Antes, ese tipo de invitaciones me habría sacado una sonrisa automática. Pero ahora… suena vacío.

Porque cuando cierro los ojos, la voz que escucho no es la suya.

“Tienes la voz de un ángel.”

El tono, la calma, esa forma de decir mi nombre que se cuela bajo la piel.

Estoy a punto de responderle a Daniel cuando Urania aparece detrás de mí.

—Sabrina —susurra, con esa sonrisa que siempre anuncia problemas—. Creo que tienes visita.

—¿Qué?

—Allá —asiente con la cabeza.

Sigo su mirada y mi estómago da un vuelco.

Adam está sentado en una mesa cerca del escenario.

No puede ser.

Su mirada me encuentra sin siquiera buscarla y sonríe.

Claro que sonríe.

—¿Qué demonios hace aquí? —murmuro.

—Tú dime —responde Urania, divertida.

—Por favor, mátame.

Camino hacia él intentando parecer tranquila, aunque siento que el corazón me late en los oídos.

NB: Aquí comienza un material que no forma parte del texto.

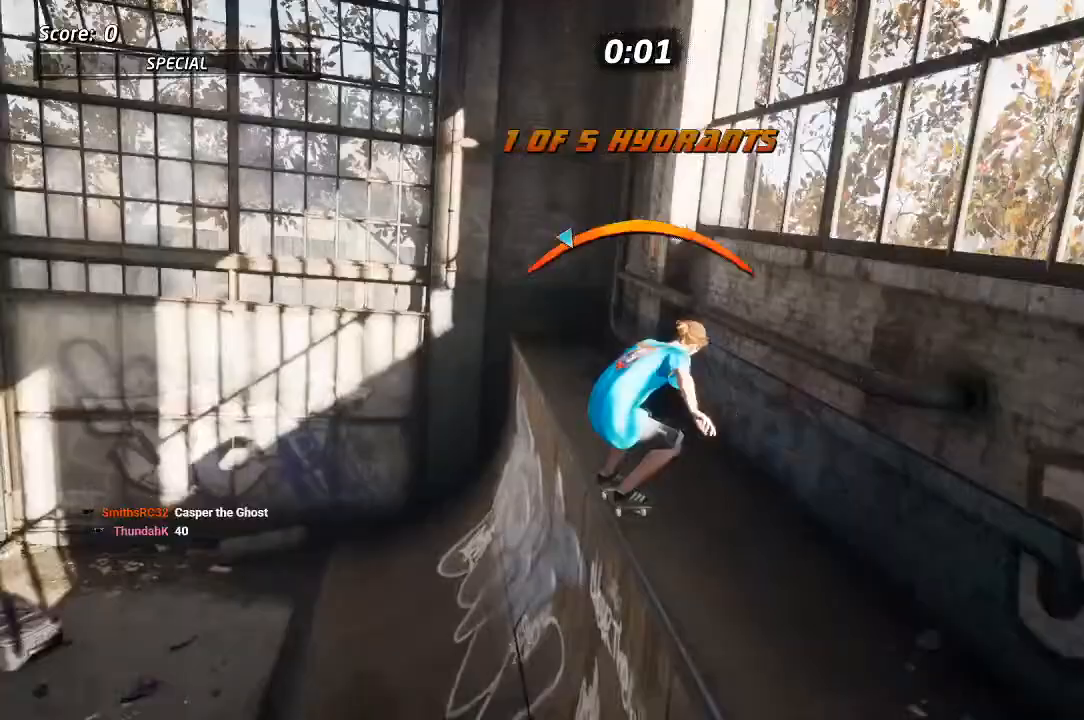
{"buttons": ["TRIANGLE", "DPAD_LEFT"], "left_stick": "center", "right_stick": "center", "events": [[50, "DPAD_LEFT", "down"]]}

—¿Qué haces aquí? —pregunto, cruzándome de brazos.

—Trabajo de campo —responde con una sonrisa tan tranquila que me irrita.

—¿Sin laptop? Qué sorpresa.

—La olvidé. Pero no iba a desperdiciar la oportunidad de hacer otra evaluación.

—¿Otra evaluación? —repito, alzando una ceja.

—Exacto —responde, con una seriedad fingida—. Estoy verificando la consistencia del producto.